_ТЕКСТ ДЛЯ ЧТЕНИЯ:_
Мюрат отвечал на эти слова действиями. Он сам стал во главе этой кавалерии. С другим генералом и солдаты стали другими. Он их увлек за собой, бросил на русских, опрокинул неприятельских стрелков и, вернувшись к Жюно, сказал:
— Теперь доканчивай! Твоя слава заключается здесь, как и твой маршальский жезл!
После этого Мюрат покинул его и вернулся к своим отрядам, а Жюно, смущенный, остался по-прежнему стоять неподвижно. Он слишком долго пробыл возле Наполеона, деятельный гений которого входил во все подробности и всем приказывал, поэтому Жюно научился только повиноваться. У него не было опыта командования. Наконец, усталость и раны состарили его раньше времени[94].
Выбор этого генерала в качестве командующего корпусом, впрочем, никого не удивил. Все знали, что император был к нему привязан по привычке. Жюно являлся самым старым адъютантом Наполеона, и так как с ним были связаны все его воспоминания о счастье и победах, то Наполеон не решался расстаться с ним. Кроме того, самолюбию императора льстило видеть своих людей, своих учеников, во главе французских армий. Впрочем, было вполне естественно, что он больше рассчитывал на их преданность, нежели на преданность других.

Собранные данные
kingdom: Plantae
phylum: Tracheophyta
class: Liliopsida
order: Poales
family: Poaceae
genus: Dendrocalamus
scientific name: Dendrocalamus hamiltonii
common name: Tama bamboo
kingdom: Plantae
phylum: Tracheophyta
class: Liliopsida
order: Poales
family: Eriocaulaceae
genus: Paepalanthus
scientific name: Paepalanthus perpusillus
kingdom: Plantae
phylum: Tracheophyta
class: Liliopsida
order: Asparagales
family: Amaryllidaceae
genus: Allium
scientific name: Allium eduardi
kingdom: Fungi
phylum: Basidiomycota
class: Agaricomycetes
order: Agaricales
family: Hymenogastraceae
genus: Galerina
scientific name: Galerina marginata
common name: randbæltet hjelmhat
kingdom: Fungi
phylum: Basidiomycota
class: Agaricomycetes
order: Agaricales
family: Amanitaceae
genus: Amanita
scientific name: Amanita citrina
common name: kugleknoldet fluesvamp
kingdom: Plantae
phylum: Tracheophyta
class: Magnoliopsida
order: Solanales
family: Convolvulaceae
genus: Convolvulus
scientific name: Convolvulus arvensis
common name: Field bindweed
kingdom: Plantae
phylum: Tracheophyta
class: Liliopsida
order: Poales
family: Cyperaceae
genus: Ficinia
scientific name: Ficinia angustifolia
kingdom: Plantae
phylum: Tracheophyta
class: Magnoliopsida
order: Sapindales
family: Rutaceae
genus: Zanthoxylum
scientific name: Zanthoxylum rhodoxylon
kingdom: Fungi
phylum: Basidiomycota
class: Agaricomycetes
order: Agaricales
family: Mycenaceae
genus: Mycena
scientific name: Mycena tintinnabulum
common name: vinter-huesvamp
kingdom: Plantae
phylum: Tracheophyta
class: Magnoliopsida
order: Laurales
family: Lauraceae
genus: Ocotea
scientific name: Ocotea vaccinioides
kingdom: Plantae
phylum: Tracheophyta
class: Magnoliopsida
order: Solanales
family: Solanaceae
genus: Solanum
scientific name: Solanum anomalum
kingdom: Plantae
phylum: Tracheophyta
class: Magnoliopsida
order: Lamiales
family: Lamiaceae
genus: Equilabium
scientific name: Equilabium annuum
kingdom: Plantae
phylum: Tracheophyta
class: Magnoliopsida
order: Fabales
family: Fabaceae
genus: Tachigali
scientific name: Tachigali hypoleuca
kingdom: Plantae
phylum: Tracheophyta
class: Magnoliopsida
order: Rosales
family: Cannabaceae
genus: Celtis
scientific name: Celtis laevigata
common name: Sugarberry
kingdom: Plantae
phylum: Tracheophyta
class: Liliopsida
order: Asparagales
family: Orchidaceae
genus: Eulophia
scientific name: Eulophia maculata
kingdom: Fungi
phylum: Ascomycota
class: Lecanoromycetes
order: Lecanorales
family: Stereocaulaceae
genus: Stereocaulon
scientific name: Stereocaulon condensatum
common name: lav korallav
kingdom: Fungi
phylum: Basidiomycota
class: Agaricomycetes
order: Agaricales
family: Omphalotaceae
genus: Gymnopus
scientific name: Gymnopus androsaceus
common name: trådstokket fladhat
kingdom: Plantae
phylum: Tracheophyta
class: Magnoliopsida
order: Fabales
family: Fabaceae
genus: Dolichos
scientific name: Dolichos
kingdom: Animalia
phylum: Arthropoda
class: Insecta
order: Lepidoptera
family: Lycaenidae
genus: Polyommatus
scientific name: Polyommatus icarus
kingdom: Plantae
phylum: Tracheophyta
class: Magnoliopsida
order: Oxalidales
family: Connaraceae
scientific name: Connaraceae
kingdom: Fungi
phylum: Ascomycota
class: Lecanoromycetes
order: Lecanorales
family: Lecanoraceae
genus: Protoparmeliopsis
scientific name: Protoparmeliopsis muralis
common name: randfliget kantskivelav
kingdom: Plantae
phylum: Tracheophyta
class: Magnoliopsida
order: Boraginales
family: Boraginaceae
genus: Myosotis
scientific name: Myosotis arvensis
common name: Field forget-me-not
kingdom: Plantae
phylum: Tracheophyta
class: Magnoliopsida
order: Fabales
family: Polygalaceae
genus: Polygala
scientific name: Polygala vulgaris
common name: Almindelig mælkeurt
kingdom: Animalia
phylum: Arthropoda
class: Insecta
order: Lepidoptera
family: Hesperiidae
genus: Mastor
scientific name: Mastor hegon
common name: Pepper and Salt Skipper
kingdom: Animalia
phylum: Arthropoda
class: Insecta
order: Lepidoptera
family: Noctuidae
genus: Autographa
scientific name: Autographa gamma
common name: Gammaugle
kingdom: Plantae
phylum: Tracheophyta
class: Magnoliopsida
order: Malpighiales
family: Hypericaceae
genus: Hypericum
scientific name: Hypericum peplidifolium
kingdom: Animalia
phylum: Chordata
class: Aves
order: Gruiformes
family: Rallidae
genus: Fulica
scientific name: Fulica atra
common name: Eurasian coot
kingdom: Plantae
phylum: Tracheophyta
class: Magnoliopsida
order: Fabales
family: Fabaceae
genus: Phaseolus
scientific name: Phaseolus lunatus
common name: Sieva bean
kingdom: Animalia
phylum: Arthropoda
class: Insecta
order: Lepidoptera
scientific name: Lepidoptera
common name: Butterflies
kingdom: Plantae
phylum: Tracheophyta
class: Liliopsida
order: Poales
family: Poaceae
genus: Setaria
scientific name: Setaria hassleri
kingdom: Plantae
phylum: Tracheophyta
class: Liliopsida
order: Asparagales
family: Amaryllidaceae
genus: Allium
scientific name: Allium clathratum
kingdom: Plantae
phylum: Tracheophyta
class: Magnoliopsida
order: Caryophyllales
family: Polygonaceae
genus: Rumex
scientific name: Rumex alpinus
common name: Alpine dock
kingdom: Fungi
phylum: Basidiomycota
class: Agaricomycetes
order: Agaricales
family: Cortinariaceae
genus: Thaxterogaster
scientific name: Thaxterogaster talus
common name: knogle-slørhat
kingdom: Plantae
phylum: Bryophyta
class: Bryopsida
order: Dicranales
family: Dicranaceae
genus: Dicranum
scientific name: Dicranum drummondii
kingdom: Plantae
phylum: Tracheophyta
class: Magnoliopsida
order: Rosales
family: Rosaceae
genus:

_ЗАДАНИЕ И ТРЕБОВАНИЯ:_ Переведите на английский язык предложение из текста о Мюрате и Жюно: «Выбор этого генерала в качестве командующего корпусом, впрочем, никого не удивил».

_ПОЛНЫЙ ОТВЕТ:_ The choice of this general as corps commander, however, surprised no one.